You do not have to signal in any way that you are performing a wildcard search: just including ? or * is enough.

A wildcard character cannot occur first in a search expression, so you cannot find "Hamlet" with ?amlet or *let. If you wish to perform searches of this kind, you should use a regular expression.

Regular Expressions

Regular Expressions are also known as "regex" or "regexp". They are a very powerful tool for searching text (and for replacing text, but this is not relevant here). Lucene only supports a restricted range of regex operators, but they should be sufficient for most uses.

You put the search engine into regex mode by enclosing your search term with slashes. So you would search e.g. for /.{3}let/ to find "Hamlet" (but also, e.g. "fillet").

Match any character

The period . can be used to represent any character (this is the same as the ? wildcard).

In order to retrieve the string "snake", the following expressions can be used:

  • /s.ake/
  • /.nak./

One-or-more

The plus sign "+" can be used to repeat the preceding shortest pattern once or more times.

In order to retrieve the string "deer", the following expression can be used:

  • /de+r/

Zero-or-more

The asterisk * can be used to match the preceding shortest pattern zero-or-more times. Note that this applies to what comes before the asterisk - the wildcard * stands for a character in itself (a wildcard * amounts to a reg .*)

In order to retrieve both the strings "weed" and "wed" (and "welcomed" and "westward" and so on), the following expression can be used:

  • /we*d/

Zero-or-one

The question mark ? makes the preceding shortest pattern optional. It matches zero or one times. Note that in Lucene wildcard searches, ? stands for a character in itself; in regex searches the question mark quantifies the immediately preceding character (or pattern).

In order to retrieve the strings "weed" and "wed", the following expression can be used:

  • /wee?d/

Min-to-max

Curly brackets {} can be used to specify a minimum and (optionally) a maximum number of times the preceding shortest pattern can repeat. The allowed forms are:

{5} repeat exactly 5 times
{2,5} repeat at least twice and at most 5 times
{2,} repeat at least twice

In order to retrieve the string "weed", the following expression can be used:

  • /we{2}d/
  • /we{2,}d/
  • /we{2,5}d/

Grouping

Parentheses () can be used to form sub-patterns. The quantity operators listed above operate on the shortest previous pattern, which can be a group.

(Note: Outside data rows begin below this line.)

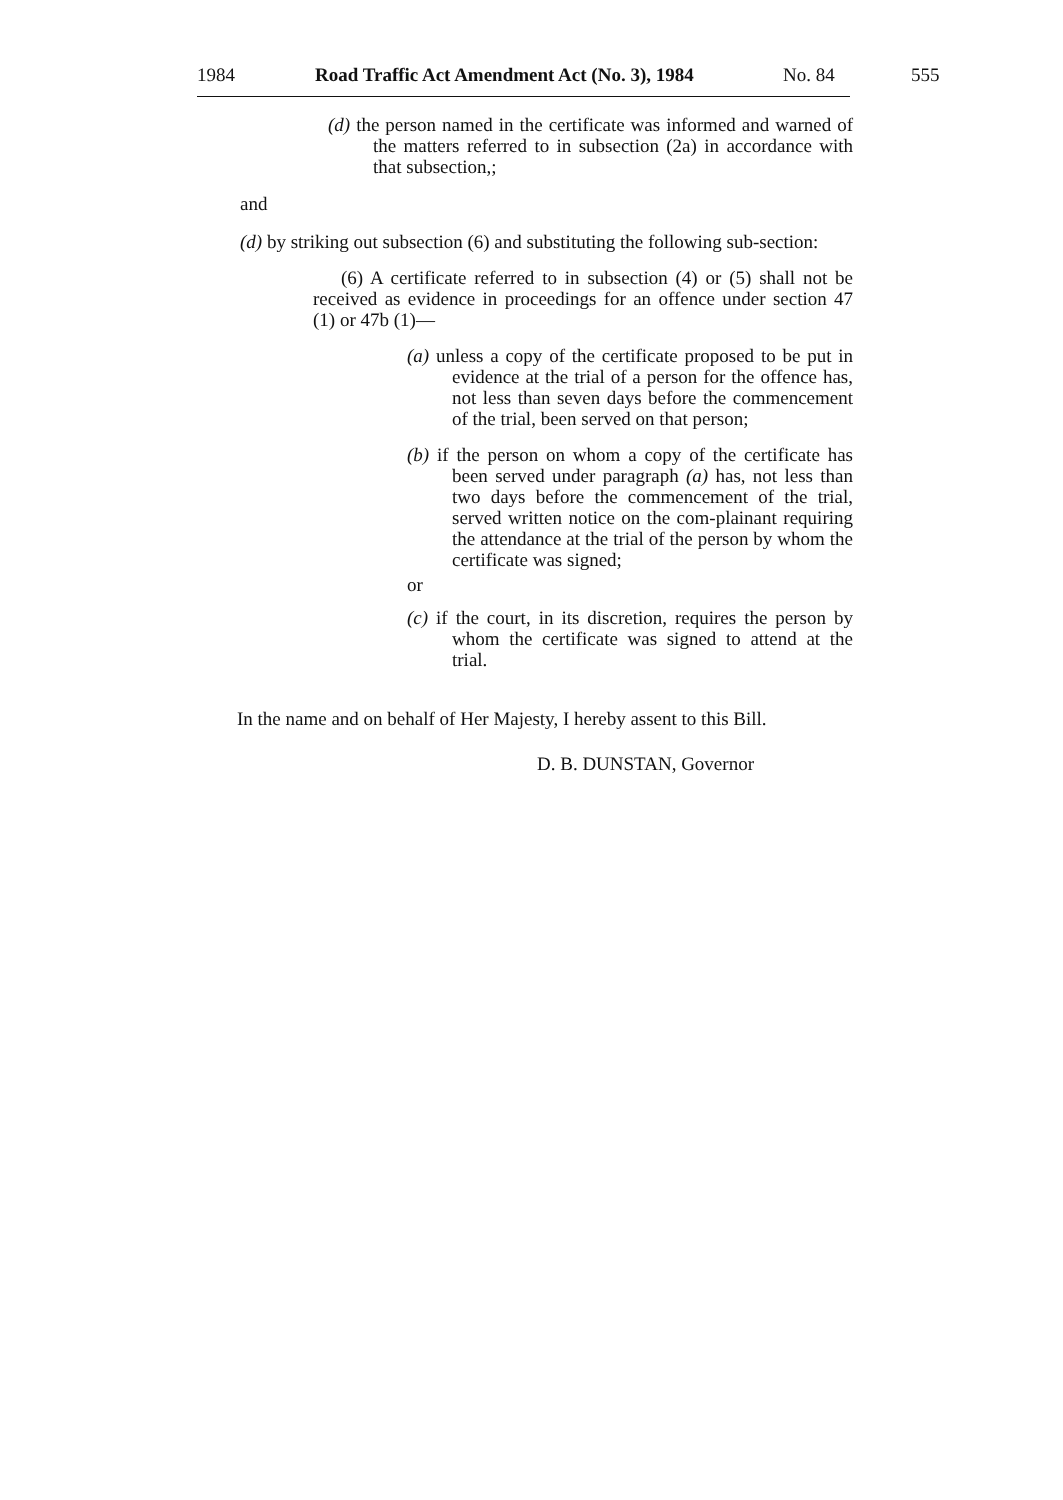1984 Road Traffic Act Amendment Act (No. 3), 1984 No. 84 555
(d) the person named in the certificate was informed and warned of the matters referred to in subsection (2a) in accordance with that subsection,;
and
(d) by striking out subsection (6) and substituting the following sub-section:
(6) A certificate referred to in subsection (4) or (5) shall not be received as evidence in proceedings for an offence under section 47 (1) or 47b (1)—
(a) unless a copy of the certificate proposed to be put in evidence at the trial of a person for the offence has, not less than seven days before the commencement of the trial, been served on that person;
(b) if the person on whom a copy of the certificate has been served under paragraph (a) has, not less than two days before the commencement of the trial, served written notice on the com-plainant requiring the attendance at the trial of the person by whom the certificate was signed;
or
(c) if the court, in its discretion, requires the person by whom the certificate was signed to attend at the trial.
In the name and on behalf of Her Majesty, I hereby assent to this Bill.
D. B. DUNSTAN, Governor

In order to retrieve the string "weed", the following expression can be used:

  • /w(..)+d/
  • /w(ee)*d/
  • /w(ee)?d/

Alternation

The pipe symbol | acts as an OR operator. The match will succeed if the pattern on either the left-hand side or the right-hand side matches. This is of course equivalent to the OR operator in standard Lucene syntax.

In order to retrieve the strings "proportions" and "preparations", the following expression can be used:

  • /(prepara|propor)tions/

Character classes

Character classes are very important, since they allow you to mask variation with more control than that offered by wildcards. You can thus use them to find words even though they are written differently, e.g. have either "e" or "o" in a certain position or have "a" and "e" in a certain position

Ranges of potential characters may be represented as character classes by enclosing them in square brackets []. A leading caret ^ negates the character class, that is, all characters other than the ones following are signified.

The allowed forms are:

[abc] 'a' or 'b' or 'c'
[a-c] 'a' to 'c'. i.e. 'a' or 'b' or 'c'
[-abc] 'b' or 'c', but not 'a'
[abc\-] 'a' or 'b' or 'c' or '-'
[^abc] any character except 'a' or 'b' or 'c'
[^a-c] any character except 'a' or 'b' or 'c'
[^-abc] any character except '-' or 'a' or 'b' or 'c'

Note that the dash - indicates a range of characters, unless it is the first character or if it is escaped with a backslash.

The caret ^ negates the following characters.

In order to retrieve the string "weed", the following expression could be used:

  • /w[uiaeo]+d/
  • /w[uiaeo]*d/
  • /we[uiaeo]?d/
  • /w[a-u]*ed/
  • /we[^uiao]d/

The possibilities are enormous.

There are plenty of regex tutorials. A good one can be found at regular-expressions.info.

The exact definition of the regex possibilities in Lucene can be found in a Lucene Java doc.